A Valentine’s Day special aired this past February and it featured love, lust, and plenty of embarrassment. The creative team behind the show signed an overall deal to produce new shows for Netflix AND confirmed at least three more seasons of Big Mouth. If that wasn’t enough for fans, Netflix used the show’s panel at New York Comic Con to announce a spinoff series, titled Human Resources, that will explore the world of the hormone monsters. Big Mouth content is about to be as plentiful as Maury’s hairy peni. That’s the correct plural spelling, right?
So we’re all thrilled the Big Mouth universe is expanding, but that doesn’t mean there won’t be growing pains. Big Mouth season 3, which is now streaming, is all about coming of age, and we don’t mean that in a filthy sense. The season picks up with Andrew in the doghouse after the fallout of his actions in the Valentine’s Day special, Missy moving on with a new lover, Nick developing an unexpected relationship early in the season, Jessi working through her bouts of depression, and Jay in a personal conflict about his sexuality when he learns the spectrum is wider and more nuanced than he ever imagined. While the new season tackles some serious topics, it does so without losing any of the wit, silliness, and musical numbers that fans gravitated towards in its first two seasons.
During NYCC, series co-creator and voice actor extraordinaire Nick Kroll and actors Jason Mantzoukas (Jay) and Jessi Klein (Jessi) held a press conference with reporters to discuss all things Big Mouth. Below we have some of the best excerpts…
On writing storylines during the #MeToo movement:
Kroll: “I think really this season was the first season we wrote after #MeToo took hold, and so a lot of the season is the kids struggling with living in a post-MeToo world where women and girls are fed up and angry, and men are trying to understand how to deal with their masculinity. And Nick I think finds himself somewhere in between because he has a female hormone monster and he is trying to navigate where he fits inside of all that.”
On this season’s Queer Eye episode:
Kroll: “We were all watching Queer Eye, and we just loved the show. We thought that Coach Steve would be a funny person to put on Queer Eye because underneath he’s… I like to describe as like a melon with a mustache. We always feel like there might be like a good looking guy underneath all that. So we approached them. I met them at Netflix events and knew them a bit casually, and we went through Netflix and went to the show, and they were immediately on board. Trying to coordinate their schedule while they were shooting seasons took a little bit of work, but they were down, and they were great.”
On doing a full musical episode for the first time:
Kroll: “We did an episode where the kids put on a musical of the movie Disclosure, the ‘90s movie. We wanted to do a musical, a kids’ musical episode, and we thought it would be a funny object for it. And I was like, well, the bad example would be like Disclosure. And then it kind of stuck. We kept trying to find another project, but it worked well because Disclosure is this story about women weaponizing sexual harassment and, really, white upper middle class male paranoia. And it was made 25 years ago, so it’s a real ‘90s kind of movie and so it ended up being kind of a perfect movie to talk our way into talking about sexual harassment. And then we talked about it on [the podcast] How Did This Get Made?.

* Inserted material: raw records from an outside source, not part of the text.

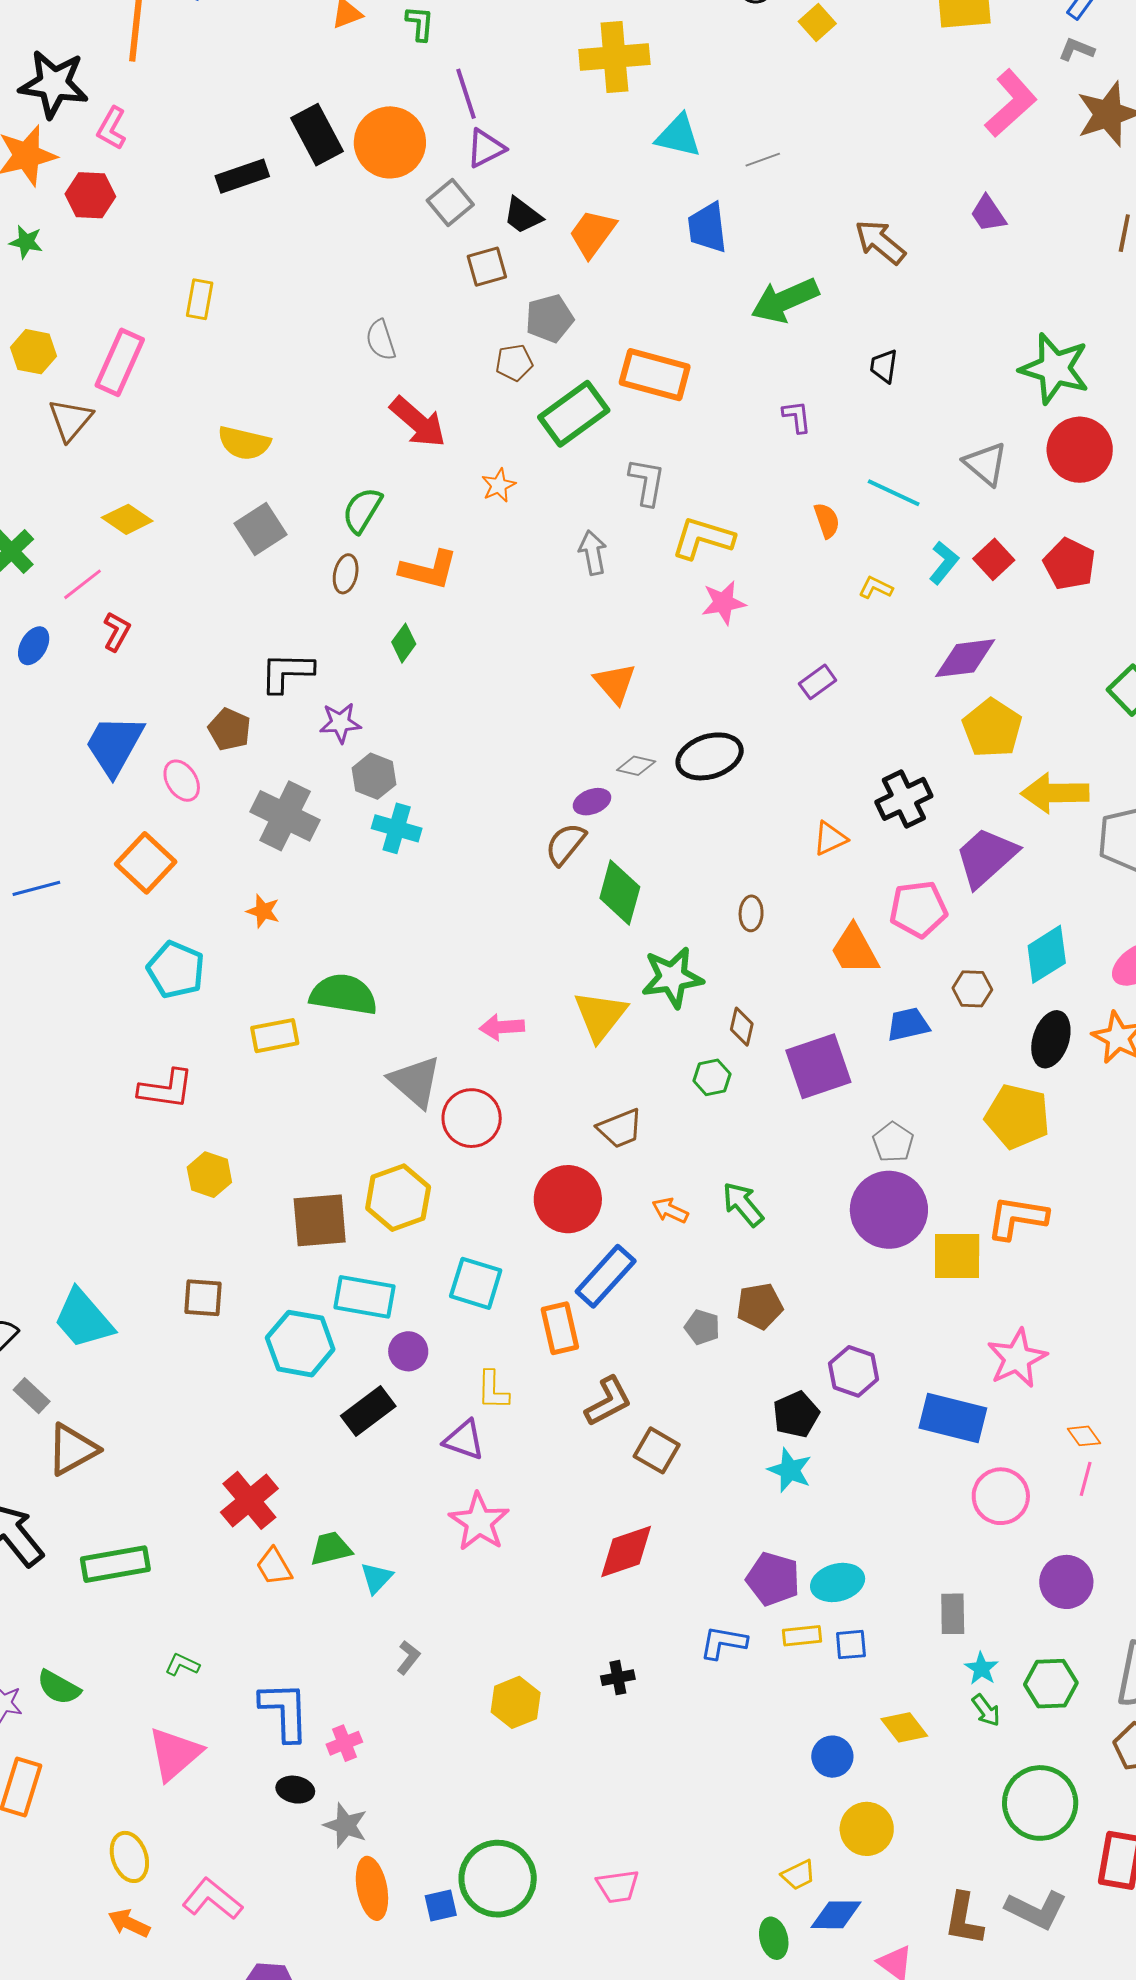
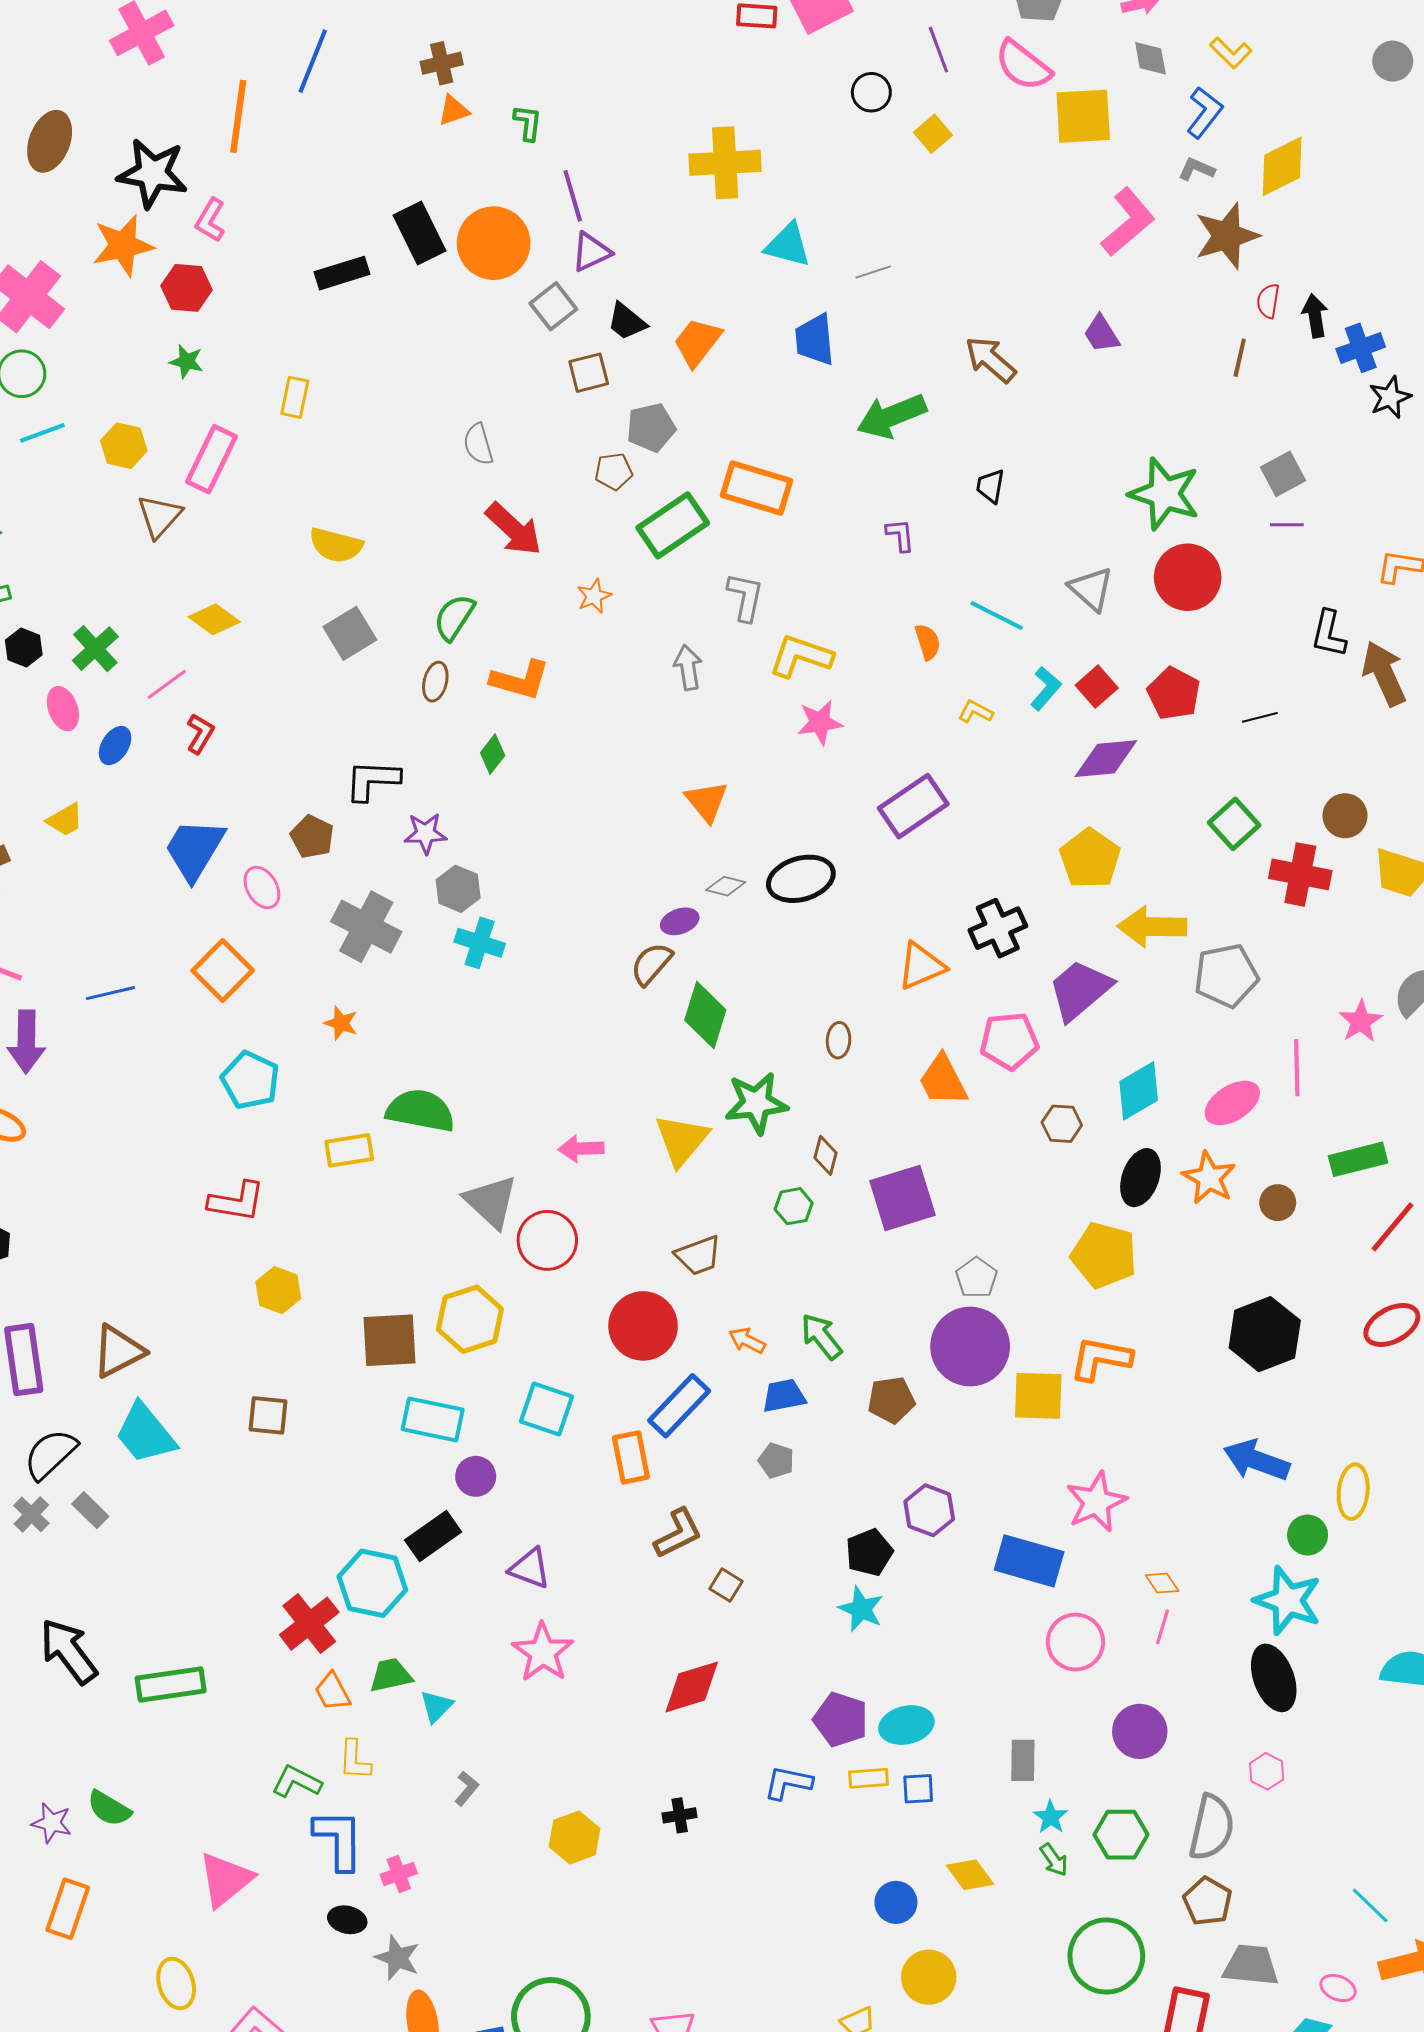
green star: (26, 242) -> (187, 361), moved
purple diamond: (965, 658) -> (1106, 759), moved
purple rectangle: (818, 682) -> (913, 806), size x1.8
orange triangle: (830, 838) -> (921, 966), size x1.4
blue trapezoid: (908, 1024) -> (784, 1396), moved
brown pentagon: (760, 1306) -> (891, 1400), moved
cyan hexagon: (300, 1344) -> (372, 1583), moved
yellow L-shape: (493, 1390) -> (355, 1760), moved
brown triangle: (72, 1449) -> (118, 1351), moved
brown square: (657, 1450) -> (726, 1585), size x0.7
green L-shape: (182, 1665) -> (297, 1782), moved, size x1.4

Mantzoukas: “Yeah, the How Did This Get Made? podcast, which I’m one of the hosts of. We did an episode dedicated to the movie Disclosure that allowed us to talk about it and then also talk about the episode of the Big Mouth.”
On the animation process behind personifying different homores:
Jessi Klein: “I draw them all, but I also, I have them all already drawn. So then Nick just tells me which ones we need.”
Kroll: “We have an incredible character design team and animators. When we cast [actors] we tried to use that person. Like the Shame Wizard, we had been working on the design for when we got David Thewlis to voice the [character]. We sent our designers pictures of David to then go back in and add some of the details of it. We did the same with a lot of the Ali Wong’s [new] character for example, and we cast Ali. She really feels like Ali and there’s something about giving a real reference to the people that adds some weird specificity to the humanity of the characters.”
On table reads and the voice acting process:
Mantzoukas: “I’d say one of the best recurring comedy shows in LA is the Big Mouth table read that happens Tuesdays when we’re in season. It’s the funniest script read by some of the funniest people in town. But then for us it’s about getting in the booth preferably together as much as possible. We’ve all known each other for decades. We’ve all come in with improv backgrounds. So there is an element of playfulness that allows for discoveries in the room that can then turn into recurring bits throughout or can just be one off tangents and whatever. The fact that we recorded together atypically from a lot of the other animation I’ve done. The fact that we do record together adds that sense of discovery and a feeling that anything can happen and I feel like translates to the show quite well.”
Klein: “I actually don’t come from an improv background really. I did stand up, but it is so fun to get to be in the booth with people like Nick and Jason just doing scenes where I am getting to play in this way that I never did before. Truly there are moments where I almost can’t breathe. It’s so funny, what people around me are doing.”
Mantzoukas: “Oh, we always laugh. Like that’s, yeah. Everybody wants to know like ‘are you afraid you’re going to laugh? ‘We just do laugh all the time.”
On the characters aging throughout the series:
Kroll: “The joy is that we don’t have to do it too fast. In other coming of age shows the kids just physically mature. So we’re kind of slowly aging them. I don’t, I mean I assume as we age them we’ll continue to have those kids deal with the realities of what feels age appropriate.”
Mantzoukas: “They’re not… Bart Simpson is Bart Simpson is Bart Simpson is Bart Simpson. Like these kids are already older than they were in season one. I don’t think season five they’re going to be juniors in college, you know?”
On approaching delicate topics in the series:
Kroll: “The beauty of animation is you have so many different moments within the process to figure out where the line is. So we’ve got a table read, we’ve got to record, we’ve got a radio play, we’ve got an animatic, we’ve got a color final screening. So at every one of those stages you can leave a joke and if it doesn’t feel like it’s appropriate any more, then you pull it out. There are certain things where we’re like, oh boy, that’s a lot of, you know, masturbation jokes. That’s a lot of shit jokes. That’s a lot of farts or whatever it is. You find that line and we screen episodes with everyone in the office.”
Mantzoukas: “Every episode we’ve recorded, Jay has, for example, violent diarrhea. Every episode, and yet it just gets cut out every time. So one of these times there’s going to be just a full diarrhea. The diarrhea-sode.”
On channeling childhood memories into their performances:
Klein: “I started keeping a little diary, I think when I was like eight years old, and I still have it and it went through, maybe it went through junior high and reading it is the most excruciating, horrendous, horrendous thing to read. It’s so vividly horrifying. It’s just how earnestly everything was felt, and that everything felt so big. There was no irony or sarcasm in the experience and there was no other perspective when you’re that age. I have to say reading the scripts, the writers are so good. There are things that are in there that I haven’t thought about in a long time and then all of a sudden I’m reading an episode, and it really, something very vividly comes back to me.”
Big Mouth Season 3 is now streaming on Netflix.